Michel de Certeau describes the concept of la perruque in his book originally published in English in 1984, The Practice of Everyday Life, a French word meaning “wig,” but colloquially used to describe a diversionary practice of using an employers resources for personal use.

……the worker’s own work disguised as work for his employer. It differs from pilfering (minor theft) in that nothing of material value is stolen. It differs from absenteeism in that the worker is officially on the job. …The worker who indulges in la perruque actually diverts time (not goods, since he uses only scraps) from the factory for work that is free, creative, and precisely not directed toward profit. In the very place where the machine he must serve reigns supreme, he cunningly takes pleasure in finding a way to create gratuitous products whose sole purpose is to signify his own capabilities through his work and to confirm his solidarity with other workers or his family. (1984, pp. 24-26)

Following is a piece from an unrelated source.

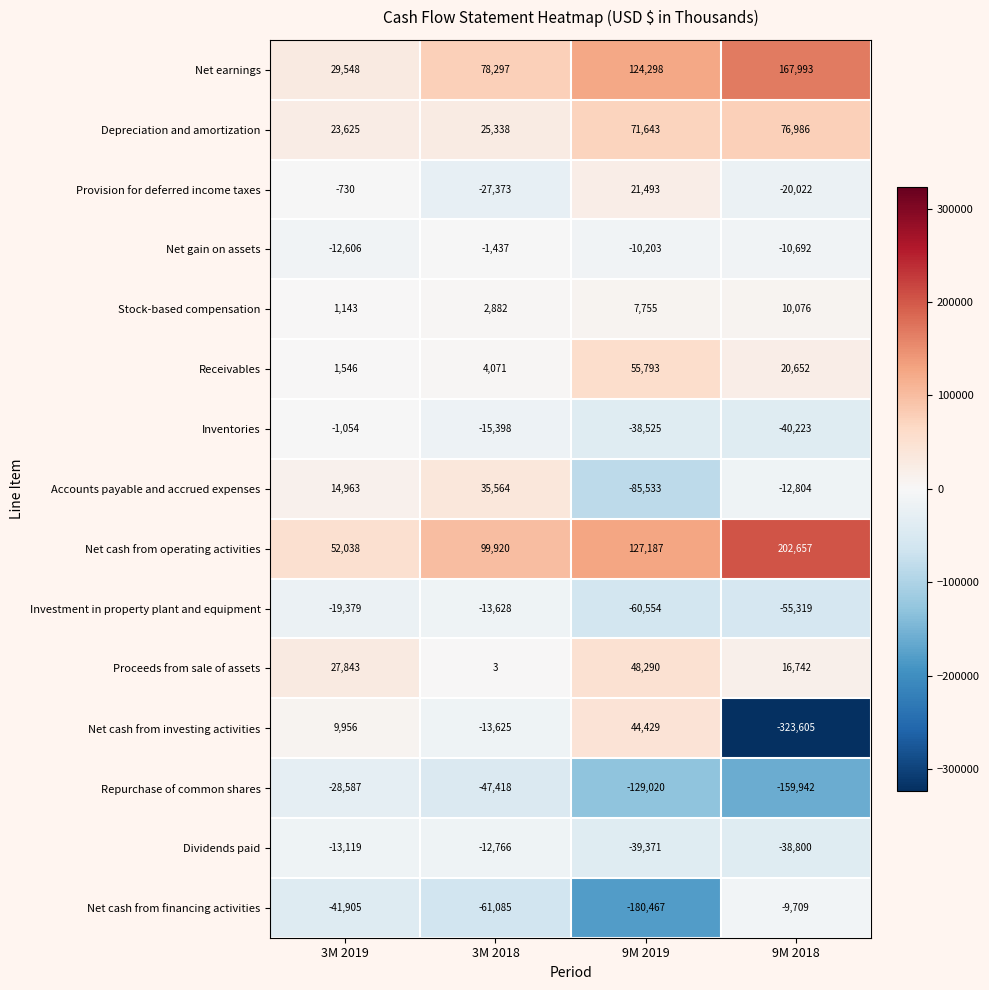

Which series has the largest total across all categories?

Net cash from operating activities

  • I’m struggling to understand exactly what the first section is trying to say – is it saying that we no longer understand the difference between work and leisure because of the way we choose to use the media, or that the media has blurred the line in an attempt to conflate the two things together for their own gain? Or is it examining the way people individualise media culture to create their own meanings?

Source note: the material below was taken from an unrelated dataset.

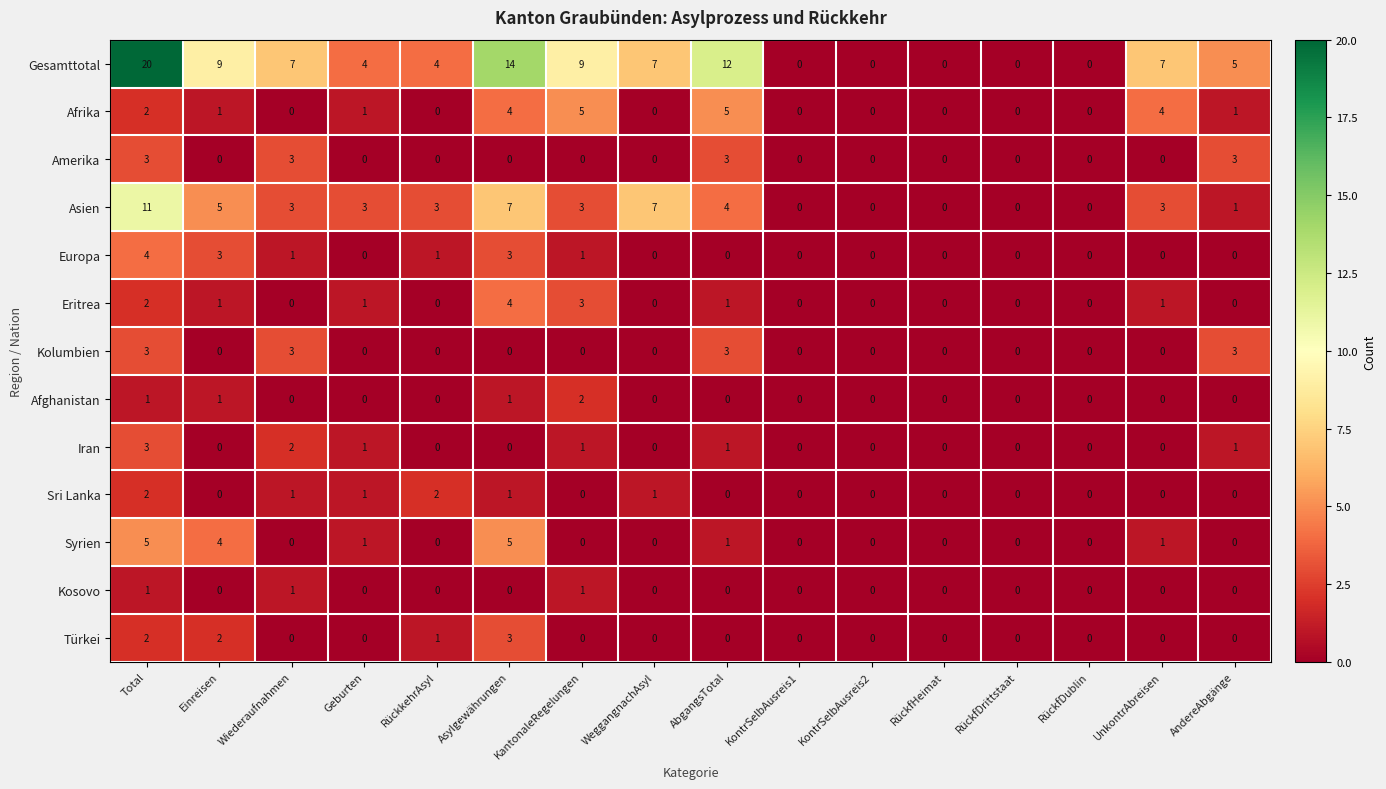

Is it true that Afghanistan equals 1 at RückkehrAsyl?

False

  • “Making Do” Implies working with what you have and moulding the things around you to make something for yourself, even if it’s not under the best circumstances or with the best available materials – a good example from the readings is the one which foregrounds assimilation via the example of a North African living in Paris – “…creates for himself a space in which he can find ways of using the constraining order…” (PG30)
  • How do consumers ‘make do’ with their cultural artefacts/commodities – “what do they make of what they absorb, receive and pay for?”
  • Consumers as increasingly enigmatic due to the networks framing them becoming tightly woven, they no longer have ‘space’ to provide feedback or craft their own uses or way of interacting. TV as a good example of consumers being dislodged from their products.
  • Uses language as another example as a weapon of control which we still have the power to impose back upon our controllers – “…metaphorized the dominant order: they made it function in another register”. Language as a “privileged terrain” which people can “operate on”.
  • Artistic tricks and competitions of accomplices into a system that reproduces and partitions through work or leisure? (PG29) Could an example of this be using Facebook at work to bitch about your boss behind thier back?
  • Modalities of action to the formalities of practice? (PG29)
  • Bricolage (in art or literature) construction or creation from a diverse range of available things.
  • Operational Schemes – Refer to conventions, regulations, ways of operating within certain contexts etc.
  • Semiotics plays a huge role and he compares it to a study of consumerism which I think is totally interesting and cool. He says “production furnishes the capital that users aquire the right to operate on”. So we in effect use language freely, but under the convention of semiotics, because if we didn’t follow the rules of semiotics, language would be useless because nobody would understand. Certeau suggests enunciation is the key to this, as something as simple as pronouncing a word clearly shows an acknowledgement of the system behind it.
  • Compares the combined acts of realising, appropriating and relating with language can be applied to non linguistic operations such as consumerism and the formation of power relationships to define networks and how the ‘weaker’ side can use operations to find strength.
  • I think perhaps Certeau is referring to online networks subverting the very conventions of advertising and consumerism to enter into a dialogue with the mass media. I will seek out some examples at some point.

Okay, I’m up to page 34 and think I have perhaps understood about 50% of what this guy is trying to say. 8 pages to go!